▶ **Problem to solve**
Reproduce the whole listing word for word. Leave every image out.

▶ **Supplied data**
========

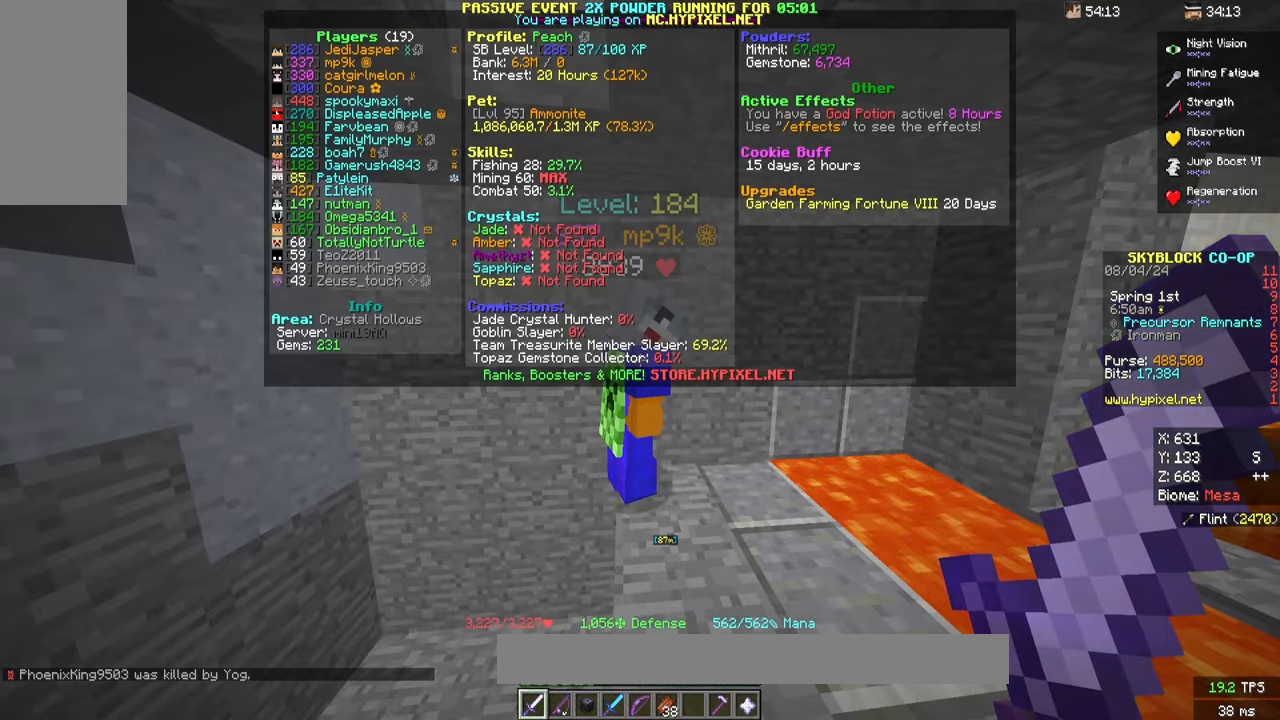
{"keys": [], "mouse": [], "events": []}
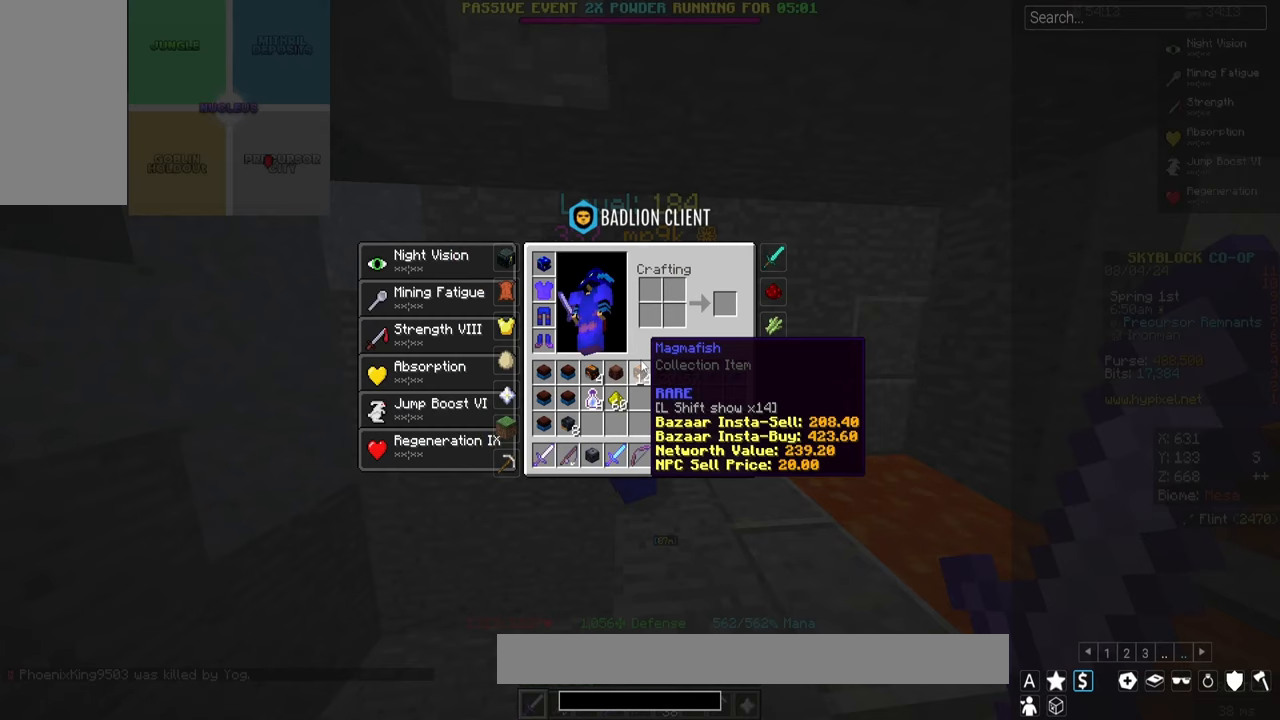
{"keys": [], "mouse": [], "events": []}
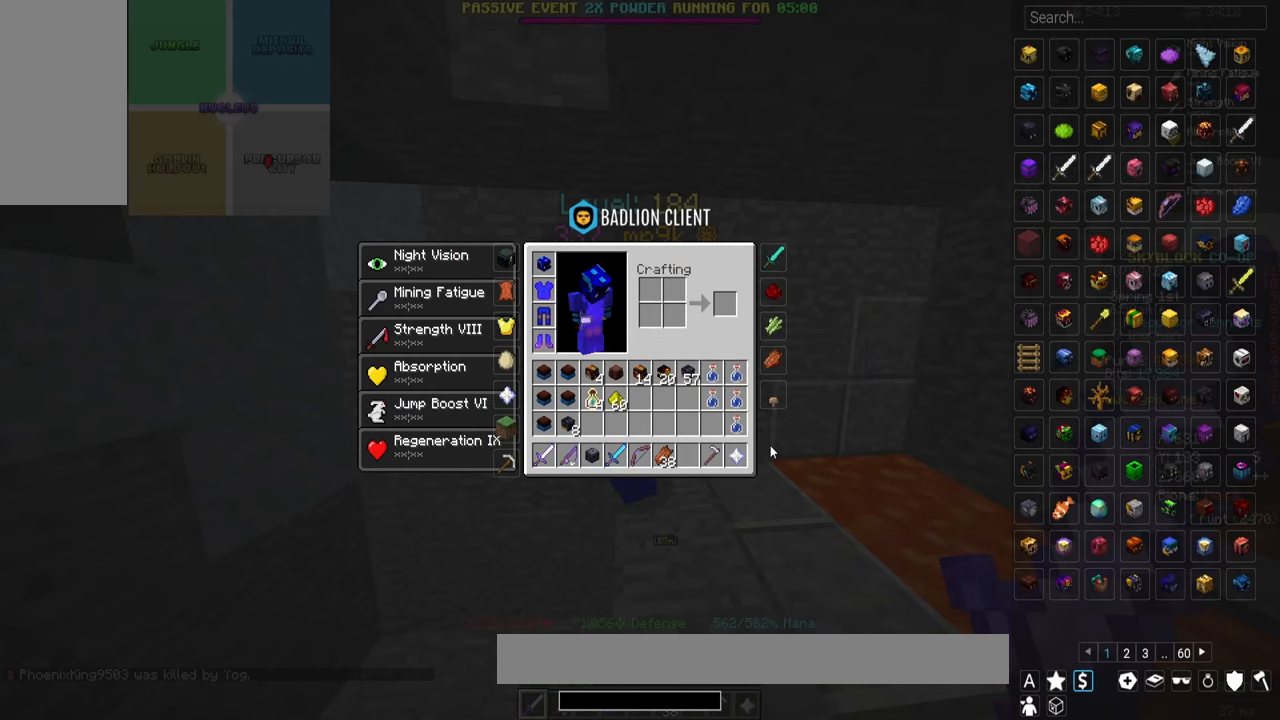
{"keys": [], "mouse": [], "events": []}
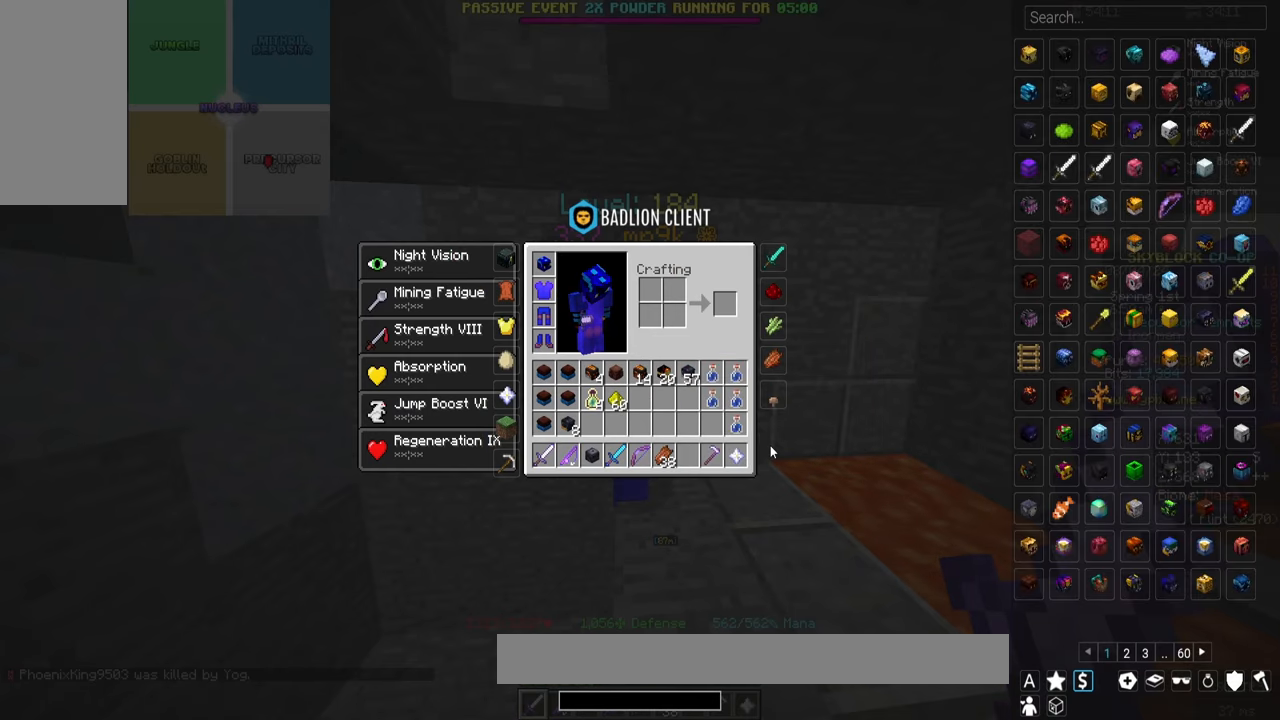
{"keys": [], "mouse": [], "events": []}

========

▶ **Finished exercise**
{"keys": [], "mouse": [], "events": []}
{"keys": [], "mouse": [], "events": []}
{"keys": [], "mouse": [], "events": []}
{"keys": [], "mouse": [], "events": []}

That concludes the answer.